Нам разрешили подняться по лестнице почти до самого шпиля; других посетителей в это время года не было. После этого Анри повел меня в ресторан и продолжил образовательную программу по Франции: в Mont Saint Michel вся Франция ездит для того, чтобы вкусить здешних устриц. «Конечно, здешние устрицы возят и в Париж, – объясняют нам, – но ведь там вы их получите лишь через 24 часа после того, как они вынуты из моря!» Эффект варвара, который в ужасе шарахается от устриц, не состоялся: устрицы с белым вином и с каким-то диковинным соусом чрезвычайно мне понравились. Спрашиваю Анри: а чем все-таки эти устрицы отличаются от устриц из других мест? «Скажу тебе по секрету, – отвечает, – что главное отличие, конечно, в соусе; здесь они знают какую-то тайну».
Вторник 12 марта. Кино: «Sous les toits de Paris» Рене Клера.
Четверг 14-е. Объявили результаты экзаменов по французской фонетике. Сдавало 156 человек. Средний балл 18 (по 20-балльной системе) получила некая итальянка, постоянно живущая в Париже; 17,5–7 человек: четверо из Бельгии и Канады с родным французским языком и трое русских: Леша Жилкин, жена одного из наших посольских и я. (На высокий средний балл меня вытянула в основном письменная транскрипция, где не нужно никакого артистизма, а достаточно просто соблюсти все правила – как в арифметике; за нее я получил почти не применяемую здесь в гуманитарных дисциплинах оценку 20.)
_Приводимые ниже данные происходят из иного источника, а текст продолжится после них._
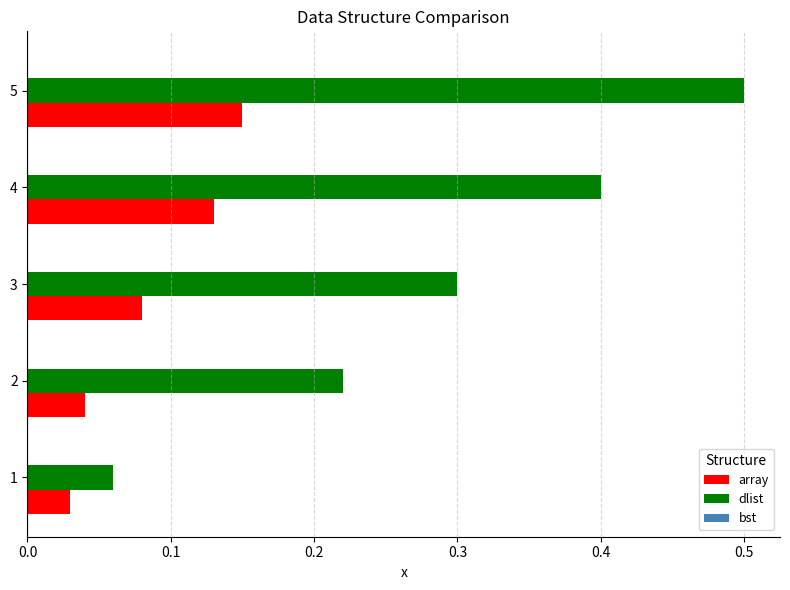

Which series has the largest range (max minus min)?

dlist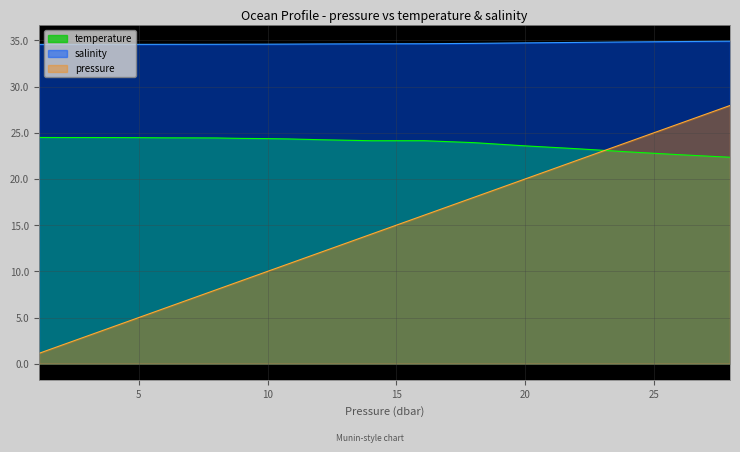

What is the difference between the highest and lowest values at 10.8?

23.8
Пятница 15-е. Занятия баскским языком дома у Мартине. Обстановка приятная – все участники (это человек семь) теперь уже друг друга знают. Читаем баскские текстики – про баскского Ходжу Насреддина по имени Пьяррес Адаме и т. п. На одном из уроков, когда очередь доходит до меня, мне достается кусок, где я все слова понимаю, а смысла тем не менее совершенно не могу уловить. «Здесь получается какая-то бессмыслица, – говорю я, – les pêcheurs d'hommes!» (Мне не повезло: если бы я перевел какими-нибудь другими словами, такого разительного эффекта не было бы. Но я по несчастью попал абсолютно точно на канонический французский перевод слов «ловцы человеков» в евангельском тексте!) Воцаряется тягостное молчание. Присутствующие, среди которых, вероятно, не менее половины верующих, смотрят – кто изумленно, кто смущенно – на варвара, который явно никогда не держал в руках Евангелия. Мартине каким-то образом заминает этот эпизод. (А я, запомнивши силу эффекта, но не понимая его причины, осознал, что же тогда произошло, только годом позже, уже в Москве, читая Евангелие.)
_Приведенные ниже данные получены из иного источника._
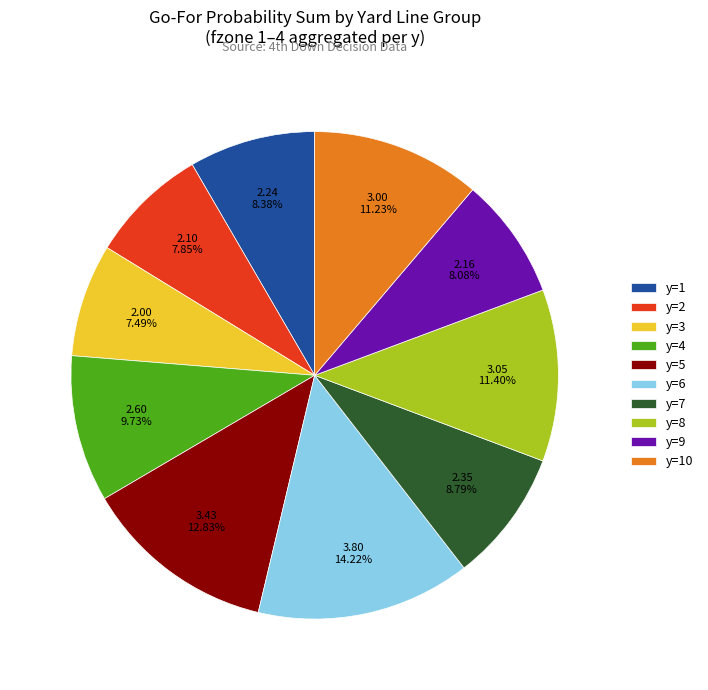

Which has a higher value, y=6 or y=2?

y=6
Воскресенье 17-е. Я в гостях у родителей Метейе в Шату. Метейе-министр гостеприимен, любезен. Красуется необычайно. Рассказывает, что у него личный служебный самолет и он, конечно, не может тратить времени попусту, когда летит, например, в Африку: прямо в самолете у него рабочее место. Мой деликатный Жан видимым образом страдает. «Я слышал, вы хотели попасть в Италию, – говорит министр. – Если у вас будут проблемы с визой, я вам все устрою. Я скажу своим итальянским друзьям: будьте спокойны – Зализняк не агент КГБ, он им будет только потом».
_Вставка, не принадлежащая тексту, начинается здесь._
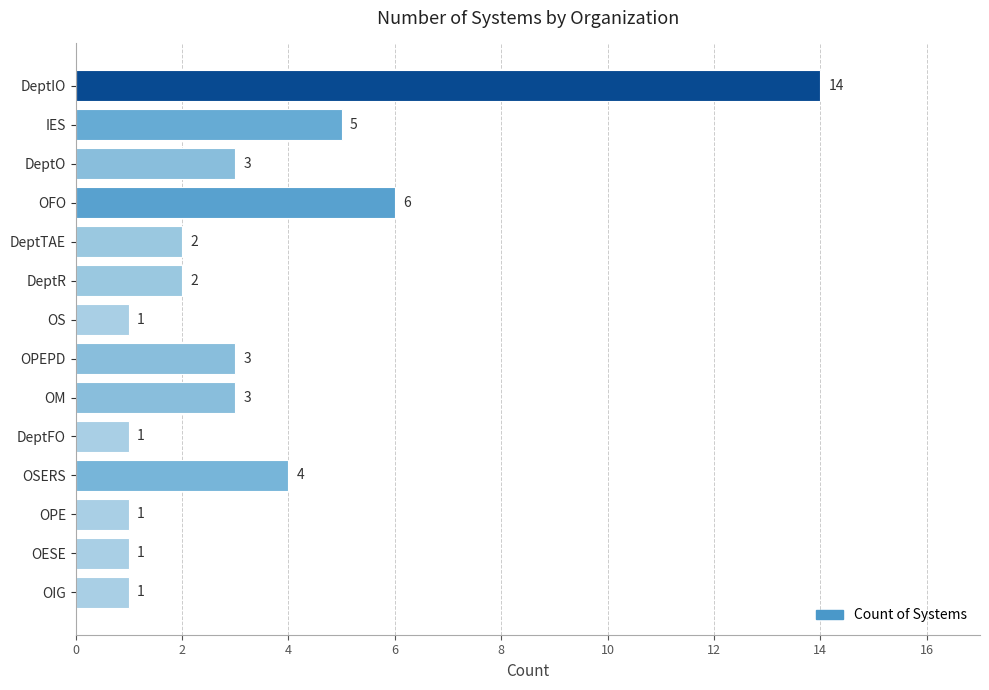

Between OPE and DeptR, which is larger?

DeptR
Едем все вместе в Шантийи. По дороге останавливаемся, чтобы посетить маленькую церковку; оказывается, это церковь Анны Ярославны, королевы французской – XI век. Такой вот след от Anna Regina.
Знаменитый дворец Шантийи; в пруду у дворца чудовищные раскормленные карпы, размером с собаку. Собираются стаями, как утки, когда кто-нибудь из визитеров останавливается на мостике, и ждут, что им бросят хлеба.
В бескрайнем парке Шантийи Метейе-отец широким жестом пересаживает меня на свое место. Впервые в жизни оказываюсь за рулем автомобиля. А тот не устает заверять меня, что это-де дело простое. Проезжаю километр-два; машина действительно идет фантастически легко. «Ну вот, теперь уже можете ехать так до Москвы».
С Жаном мы уже очень славно сжились. Бывает, что рассуждаем и о будущем. Жан, как всегда, ироничен. «Ну, мое-то будущее, – говорит он, – ясно как на ладони. Стану agrégé (примерно то же, что кандидат) по греческому языку, потом буду преподавать греческий язык, буду секретарем своей ячейки социалистической партии, каждое лето буду ездить на каникулы в Италию – и так всю жизнь. Боже, какая скука!».
Пятница 22-е. Утром Прижан объявляет мне, что я освобожден в Ecole Normale от дальнейшей платы, поскольку веду занятия по русскому языку.
Вечером мой доклад на кружке лингвистов-марксистов о дискуссии по синхронии и диахронии в СССР.
Суббота 23-е. Le bouge (собрание с выпивкой) у меня в комнате и на крыше.